(Dataset entries)
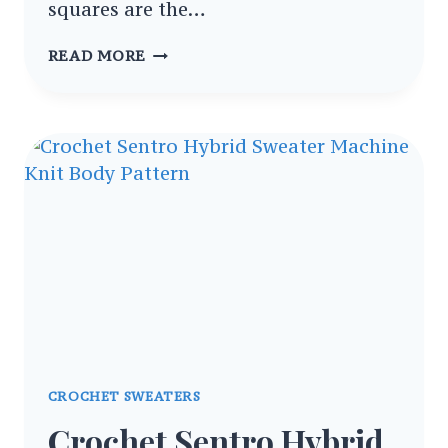
squares are the…
EASY
READ MORE
CROCHET
GRANNY
SQUARE
PATTERNS
FOR
NEW
CROCHETERS
CROCHET SWEATERS
Crochet Sentro Hybrid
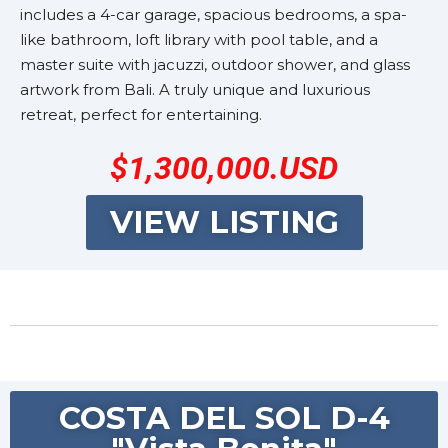
includes a 4-car garage, spacious bedrooms, a spa-
like bathroom, loft library with pool table, and a
master suite with jacuzzi, outdoor shower, and glass
artwork from Bali. A truly unique and luxurious
retreat, perfect for entertaining.
$1,300,000.USD
VIEW LISTING
COSTA DEL SOL D-4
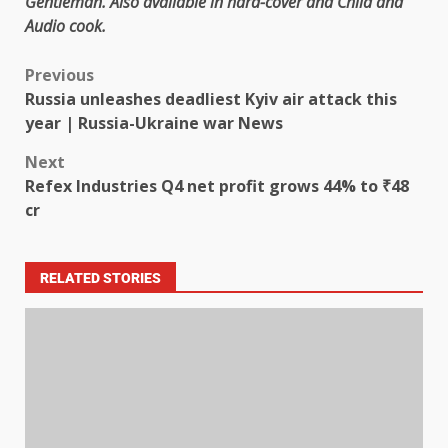
Gentleman
. Also available in
hard-cover
and
Child
and
Audio cook
.
Previous
Russia unleashes deadliest Kyiv air attack this
year | Russia-Ukraine war News
Next
Refex Industries Q4 net profit grows 44% to ₹48
cr
RELATED STORIES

YOUR ASSIGNMENT -> Transcribe the data exactly, minus any images.

RESULT OF THE EXERCISE ->
squares are the…
EASY
READ MORE
CROCHET
GRANNY
SQUARE
PATTERNS
FOR
NEW
CROCHETERS
CROCHET SWEATERS
Crochet Sentro Hybrid
includes a 4-car garage, spacious bedrooms, a spa-
like bathroom, loft library with pool table, and a
master suite with jacuzzi, outdoor shower, and glass
artwork from Bali. A truly unique and luxurious
retreat, perfect for entertaining.
$1,300,000.USD
VIEW LISTING
COSTA DEL SOL D-4
Gentleman
. Also available in
hard-cover
and
Child
and
Audio cook
.
Previous
Russia unleashes deadliest Kyiv air attack this
year | Russia-Ukraine war News
Next
Refex Industries Q4 net profit grows 44% to ₹48
cr
RELATED STORIES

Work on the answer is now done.